**Angezeigter Text**
==*==

Großes Interesse an Käßmann-Vortrag in Geiselwind
Autor: Gerhard Bauer
Geiselwind, Mittwoch, 26. Sept. 2012
Die ehemalige Landesbischöfin Margot Käßmann zieht die Menschen nach wie vor in ihren Bann. In Geiselwind spricht sie über Heimat, Kraft und Liebe.
Die vielfältige Sehnsucht nach Leben, nach Heimat, Kraft und Liebe stellte Professor Dr. Dr. h. c. Margot Käßmann am Dienstagabend in den Mittelpunkt einer Benefizlesung in der Strohofer Eventhalle in Geiselwind.
"Eine Lesung zeigt auf, was ein Autor in seinem Werk als wichtig empfindet", betonte Manuela Strohofer, als sie mehr als 600 Zuhörer begrüßte. Eineinhalb Jahre hatte sich die Unternehmerin um eine Veranstaltung mit der prominenten Theologin bemüht, am Dienstagabend endlich ließ sich ein anderer Termin in Franken mit der Lesung in der Eventhalle verbinden. Strohofer durfte am Ende von einem wertvollen Abend sprechen.

==*==

**Erfasste Informationen**
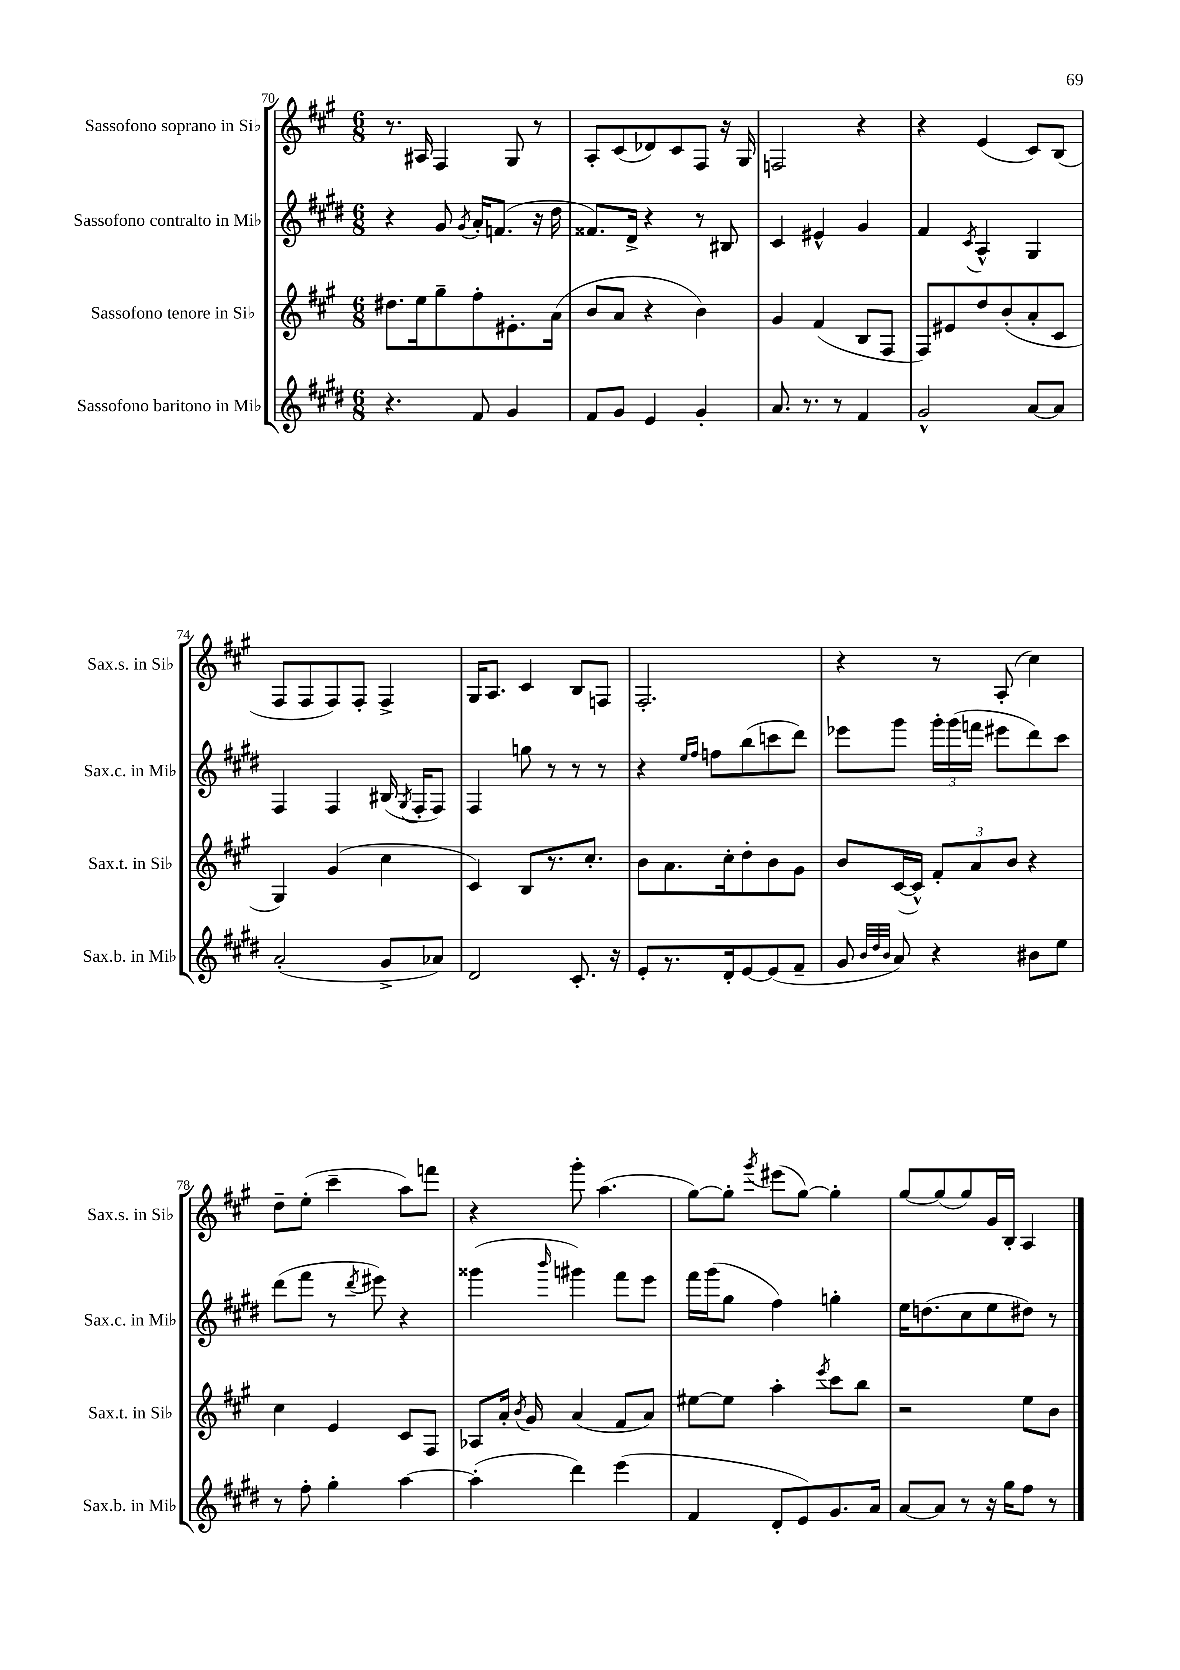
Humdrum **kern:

==*==

**Ziel der Aufgabe**
Führe den Bericht über Margot Käßmanns Benefizlesung in Geiselwind im Anschluss an seinen letzten Satz weiter.

**Antwort**
Von Margot Käßmann begeistert
Begeistert von der Lesung war auch Hermine Weigand aus Dornheim. Sie sprach von einer leicht verständlichen und bodenständigen Darstellung, die zu keiner Zeit ermüdend gewirkt hätte. "Das Buch lesen ist jetzt kein Wunsch mehr, es ist ein Muss", meinte Weigand und stellte sich mit vielen anderen Besuchern am Tisch an, an dem Margot Käßmann ihr Buch signierte.
Das ist Käßmanns Heimat
Die ehemalige Ratsvorsitzende der Evangelischen Kirche in Deutschland (EKD) hat ihre geografische Heimat auf Usedom gefunden. "Auch mein Glaube ist meine Heimat", ergänzte sie bei ihrer Lesung.
Eine wesentliche Station in der Lesung war die Sehnsucht nach Heimat. "Es ist ein Problem, Heimat zu definieren", meinte Käßmann und dachte dabei an viele Flüchtlinge, die ihre Heimat verlassen mussten, da kein lebensfähiger Raum mehr vorhanden war. Nur Heimat biete eine jederzeit offene Tür, daher wolle auch jeder dorthin.
Sie erinnerte sich an ihre Oma, die den letzten Zug nach Westen verpasste und erleben musste, wie der Opa von der Sowjetarmee verschleppt wurde. Erst 1946 sei der Oma nach unfassbarer Gewalt die Flucht gelungen. Dennoch sei die Familie nie revanchistisch eingestellt gewesen.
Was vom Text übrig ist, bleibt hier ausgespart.